Organic alignment has a different failure mode... As a tradeoff, every single agent has to align itself all the time — you never are done, and every step can lead to a mistake.
Perhaps organic alignment reduces the risk of large-scale failures is reduced in exchange for increasing the chance of small-scale failures. That would be a cleaner framing of how it might be better, but I don't know if Emmett would endorse it.
Update: Information from the Soft-Max Website
We call it organic alignment because it is the form of alignment that evolution has learned most often for aligning living things.
This provides some evidence, but it's not a particularly strong form of evidence. This may simply be due to the limitations of evolution as an optimisation function. Evolution lacks the ability to engage in top-down design, so I don't think the argument "evolution doesn't make use of top-down design because it's ineffective" would hold water.

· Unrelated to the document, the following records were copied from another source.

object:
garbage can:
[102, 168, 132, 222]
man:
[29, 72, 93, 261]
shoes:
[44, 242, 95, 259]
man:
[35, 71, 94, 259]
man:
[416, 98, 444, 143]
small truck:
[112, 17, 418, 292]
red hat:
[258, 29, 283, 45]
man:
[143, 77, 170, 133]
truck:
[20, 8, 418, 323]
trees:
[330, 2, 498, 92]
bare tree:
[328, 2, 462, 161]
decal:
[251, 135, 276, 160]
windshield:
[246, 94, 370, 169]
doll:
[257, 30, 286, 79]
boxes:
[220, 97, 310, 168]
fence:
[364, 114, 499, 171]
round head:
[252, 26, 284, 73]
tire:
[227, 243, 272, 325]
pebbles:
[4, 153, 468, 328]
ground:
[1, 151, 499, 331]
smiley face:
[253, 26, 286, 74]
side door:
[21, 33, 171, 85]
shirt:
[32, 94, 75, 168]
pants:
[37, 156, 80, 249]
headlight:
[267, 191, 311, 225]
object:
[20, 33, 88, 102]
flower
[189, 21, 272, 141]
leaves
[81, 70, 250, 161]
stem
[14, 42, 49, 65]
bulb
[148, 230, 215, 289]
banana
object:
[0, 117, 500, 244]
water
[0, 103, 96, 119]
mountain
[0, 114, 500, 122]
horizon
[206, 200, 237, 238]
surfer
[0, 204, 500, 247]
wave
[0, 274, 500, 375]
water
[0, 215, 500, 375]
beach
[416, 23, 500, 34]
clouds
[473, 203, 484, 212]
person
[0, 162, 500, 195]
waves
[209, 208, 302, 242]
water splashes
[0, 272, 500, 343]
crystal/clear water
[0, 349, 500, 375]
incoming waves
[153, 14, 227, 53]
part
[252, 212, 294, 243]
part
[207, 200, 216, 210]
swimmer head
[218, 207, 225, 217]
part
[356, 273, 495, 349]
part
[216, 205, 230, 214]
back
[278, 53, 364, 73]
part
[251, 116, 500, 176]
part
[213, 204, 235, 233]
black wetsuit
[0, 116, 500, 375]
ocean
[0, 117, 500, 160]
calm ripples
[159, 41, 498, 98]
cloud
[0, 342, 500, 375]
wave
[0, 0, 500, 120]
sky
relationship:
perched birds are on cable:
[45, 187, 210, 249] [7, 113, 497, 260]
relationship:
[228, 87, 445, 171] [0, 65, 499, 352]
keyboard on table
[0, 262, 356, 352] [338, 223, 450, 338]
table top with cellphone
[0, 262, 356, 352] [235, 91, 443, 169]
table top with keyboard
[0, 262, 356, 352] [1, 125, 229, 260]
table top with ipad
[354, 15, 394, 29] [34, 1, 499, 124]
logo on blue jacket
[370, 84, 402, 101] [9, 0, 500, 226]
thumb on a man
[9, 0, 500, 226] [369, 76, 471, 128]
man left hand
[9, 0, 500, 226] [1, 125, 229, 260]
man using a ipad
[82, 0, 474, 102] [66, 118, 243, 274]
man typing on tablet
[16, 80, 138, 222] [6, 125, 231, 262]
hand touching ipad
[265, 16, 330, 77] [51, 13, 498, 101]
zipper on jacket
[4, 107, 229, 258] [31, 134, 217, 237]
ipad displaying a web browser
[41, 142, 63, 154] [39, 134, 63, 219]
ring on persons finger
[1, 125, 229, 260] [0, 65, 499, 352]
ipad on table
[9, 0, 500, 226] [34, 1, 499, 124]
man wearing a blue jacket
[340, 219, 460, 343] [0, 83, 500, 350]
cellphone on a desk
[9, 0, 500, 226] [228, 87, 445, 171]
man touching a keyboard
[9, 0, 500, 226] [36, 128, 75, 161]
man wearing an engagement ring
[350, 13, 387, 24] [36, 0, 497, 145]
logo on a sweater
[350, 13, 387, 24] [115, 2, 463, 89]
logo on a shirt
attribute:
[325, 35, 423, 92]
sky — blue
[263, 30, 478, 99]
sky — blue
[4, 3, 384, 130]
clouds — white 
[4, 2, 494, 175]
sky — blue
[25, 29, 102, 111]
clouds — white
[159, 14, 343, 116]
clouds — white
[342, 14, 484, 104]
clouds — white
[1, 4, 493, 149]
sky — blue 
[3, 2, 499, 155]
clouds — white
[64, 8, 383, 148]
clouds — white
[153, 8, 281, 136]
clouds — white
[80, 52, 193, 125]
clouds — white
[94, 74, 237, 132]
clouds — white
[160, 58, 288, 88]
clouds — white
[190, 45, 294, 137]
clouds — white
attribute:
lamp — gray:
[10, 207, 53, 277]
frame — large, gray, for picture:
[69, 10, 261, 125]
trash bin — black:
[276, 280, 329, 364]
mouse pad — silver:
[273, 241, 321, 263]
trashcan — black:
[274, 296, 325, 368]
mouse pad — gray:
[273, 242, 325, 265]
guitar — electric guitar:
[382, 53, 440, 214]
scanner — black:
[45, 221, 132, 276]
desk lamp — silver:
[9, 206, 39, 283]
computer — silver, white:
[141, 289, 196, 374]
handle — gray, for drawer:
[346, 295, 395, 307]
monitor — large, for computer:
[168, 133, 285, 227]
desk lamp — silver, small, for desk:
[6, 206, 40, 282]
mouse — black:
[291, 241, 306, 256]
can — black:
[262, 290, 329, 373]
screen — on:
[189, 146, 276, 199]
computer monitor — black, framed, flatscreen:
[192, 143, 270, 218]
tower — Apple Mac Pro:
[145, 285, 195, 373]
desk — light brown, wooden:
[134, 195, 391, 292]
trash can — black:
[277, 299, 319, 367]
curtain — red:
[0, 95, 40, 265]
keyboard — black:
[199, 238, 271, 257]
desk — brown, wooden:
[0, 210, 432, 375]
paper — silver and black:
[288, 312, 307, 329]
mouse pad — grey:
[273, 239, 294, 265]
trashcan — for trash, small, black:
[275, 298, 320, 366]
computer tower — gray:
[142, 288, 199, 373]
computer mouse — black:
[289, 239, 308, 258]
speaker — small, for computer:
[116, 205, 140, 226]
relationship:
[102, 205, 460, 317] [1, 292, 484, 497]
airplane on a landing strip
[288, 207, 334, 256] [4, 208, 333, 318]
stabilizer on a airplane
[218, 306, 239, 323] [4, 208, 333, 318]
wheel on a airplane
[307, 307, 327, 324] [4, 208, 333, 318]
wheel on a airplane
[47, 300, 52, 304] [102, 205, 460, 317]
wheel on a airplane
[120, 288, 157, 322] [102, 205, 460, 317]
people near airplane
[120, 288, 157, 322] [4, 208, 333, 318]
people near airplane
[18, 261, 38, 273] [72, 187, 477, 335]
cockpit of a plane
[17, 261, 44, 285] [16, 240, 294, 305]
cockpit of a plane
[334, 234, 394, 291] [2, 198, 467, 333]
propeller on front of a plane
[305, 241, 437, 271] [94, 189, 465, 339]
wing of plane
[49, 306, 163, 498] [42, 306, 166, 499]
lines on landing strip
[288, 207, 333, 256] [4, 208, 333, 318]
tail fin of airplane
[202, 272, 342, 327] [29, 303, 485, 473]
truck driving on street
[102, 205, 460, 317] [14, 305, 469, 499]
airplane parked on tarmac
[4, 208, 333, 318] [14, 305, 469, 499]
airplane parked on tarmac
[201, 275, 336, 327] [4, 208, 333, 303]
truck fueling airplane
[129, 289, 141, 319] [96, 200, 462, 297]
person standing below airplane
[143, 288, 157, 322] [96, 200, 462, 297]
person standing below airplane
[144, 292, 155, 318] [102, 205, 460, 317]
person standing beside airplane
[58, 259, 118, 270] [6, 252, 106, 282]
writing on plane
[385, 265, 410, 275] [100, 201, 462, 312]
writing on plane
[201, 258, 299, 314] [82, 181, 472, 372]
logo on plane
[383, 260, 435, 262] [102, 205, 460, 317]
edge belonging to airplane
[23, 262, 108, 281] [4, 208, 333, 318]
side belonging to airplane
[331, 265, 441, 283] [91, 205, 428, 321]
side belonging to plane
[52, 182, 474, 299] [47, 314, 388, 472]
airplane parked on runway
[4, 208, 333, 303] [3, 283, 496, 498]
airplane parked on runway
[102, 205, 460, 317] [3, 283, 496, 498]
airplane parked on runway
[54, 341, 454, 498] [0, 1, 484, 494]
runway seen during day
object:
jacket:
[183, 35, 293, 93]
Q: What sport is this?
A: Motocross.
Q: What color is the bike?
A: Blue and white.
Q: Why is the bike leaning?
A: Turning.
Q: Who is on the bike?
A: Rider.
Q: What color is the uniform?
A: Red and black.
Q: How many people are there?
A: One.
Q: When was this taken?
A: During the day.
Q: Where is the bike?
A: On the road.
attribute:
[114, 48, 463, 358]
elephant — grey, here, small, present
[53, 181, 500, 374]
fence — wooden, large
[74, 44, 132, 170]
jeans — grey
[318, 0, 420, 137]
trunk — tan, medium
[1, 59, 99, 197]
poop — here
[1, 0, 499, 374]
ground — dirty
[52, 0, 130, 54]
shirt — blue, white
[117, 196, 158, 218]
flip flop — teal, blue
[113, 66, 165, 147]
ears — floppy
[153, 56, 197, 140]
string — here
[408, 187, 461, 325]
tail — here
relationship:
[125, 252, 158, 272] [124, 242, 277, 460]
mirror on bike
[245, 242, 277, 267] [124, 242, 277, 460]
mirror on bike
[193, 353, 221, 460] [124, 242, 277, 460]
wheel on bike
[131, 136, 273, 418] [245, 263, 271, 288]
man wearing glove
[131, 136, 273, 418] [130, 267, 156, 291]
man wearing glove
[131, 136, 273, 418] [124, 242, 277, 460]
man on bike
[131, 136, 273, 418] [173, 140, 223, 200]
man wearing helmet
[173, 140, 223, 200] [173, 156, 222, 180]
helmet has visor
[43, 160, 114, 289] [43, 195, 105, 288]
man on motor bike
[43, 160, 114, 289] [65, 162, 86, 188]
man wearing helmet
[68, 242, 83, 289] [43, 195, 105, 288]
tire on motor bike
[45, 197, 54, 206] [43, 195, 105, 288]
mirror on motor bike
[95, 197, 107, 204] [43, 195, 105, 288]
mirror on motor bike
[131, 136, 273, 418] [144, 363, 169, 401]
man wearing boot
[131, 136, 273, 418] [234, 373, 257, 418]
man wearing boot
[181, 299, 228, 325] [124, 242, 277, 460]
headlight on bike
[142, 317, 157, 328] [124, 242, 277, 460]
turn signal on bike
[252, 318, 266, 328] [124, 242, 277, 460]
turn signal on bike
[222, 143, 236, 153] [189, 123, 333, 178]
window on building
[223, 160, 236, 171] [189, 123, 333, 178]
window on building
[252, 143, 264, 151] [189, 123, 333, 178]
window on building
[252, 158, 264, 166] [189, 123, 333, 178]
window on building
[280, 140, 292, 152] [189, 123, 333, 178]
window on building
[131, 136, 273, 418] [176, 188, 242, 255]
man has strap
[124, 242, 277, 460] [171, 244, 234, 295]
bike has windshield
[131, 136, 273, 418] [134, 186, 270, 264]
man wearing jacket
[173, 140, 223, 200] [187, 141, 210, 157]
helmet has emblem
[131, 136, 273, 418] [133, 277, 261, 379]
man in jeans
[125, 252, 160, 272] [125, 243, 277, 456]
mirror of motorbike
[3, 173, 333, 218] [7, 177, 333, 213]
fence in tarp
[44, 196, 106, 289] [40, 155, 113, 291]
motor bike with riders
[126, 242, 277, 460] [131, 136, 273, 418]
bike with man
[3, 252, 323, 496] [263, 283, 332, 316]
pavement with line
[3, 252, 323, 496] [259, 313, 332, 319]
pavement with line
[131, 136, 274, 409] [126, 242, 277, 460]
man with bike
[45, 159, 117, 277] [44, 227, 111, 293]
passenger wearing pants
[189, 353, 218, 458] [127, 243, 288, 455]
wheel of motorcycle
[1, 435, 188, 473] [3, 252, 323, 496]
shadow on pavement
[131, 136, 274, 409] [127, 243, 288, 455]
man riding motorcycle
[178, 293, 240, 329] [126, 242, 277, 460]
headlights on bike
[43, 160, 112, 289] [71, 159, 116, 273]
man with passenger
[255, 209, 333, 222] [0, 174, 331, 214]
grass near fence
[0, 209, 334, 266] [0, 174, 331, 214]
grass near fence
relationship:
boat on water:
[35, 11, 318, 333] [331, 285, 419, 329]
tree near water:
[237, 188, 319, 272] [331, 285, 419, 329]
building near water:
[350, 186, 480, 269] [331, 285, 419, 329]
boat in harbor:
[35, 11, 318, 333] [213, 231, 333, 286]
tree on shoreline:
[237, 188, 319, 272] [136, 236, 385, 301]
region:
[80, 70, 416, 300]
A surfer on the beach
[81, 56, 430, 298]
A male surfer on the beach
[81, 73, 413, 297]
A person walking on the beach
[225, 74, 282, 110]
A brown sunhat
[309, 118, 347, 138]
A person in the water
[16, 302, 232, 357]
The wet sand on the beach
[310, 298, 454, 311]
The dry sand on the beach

"Hierarchical alignment is therefore a deceptive trap: it works best when the AI is weak and you need it least, and worse and worse when it’s strong and you need it most. Organic alignment is by contrast a constant adaptive learning process, where the smarter the agent the more capable it becomes of aligning itself."
Scalable oversight or seed AI can also be considered a "constant adaptive learning process, where the smarter the agent the more capable it becomes of aligning itself".
Additionally, the "hierarchical" vs. organic distinction might be an oversimplification. I don't know the exact specifics of their plan, but my current best guess would be that organic alignment merely softens the influence of the initial supervisor by moving it towards some kind of prior and then softens the way that the system aligns itself in a similar way.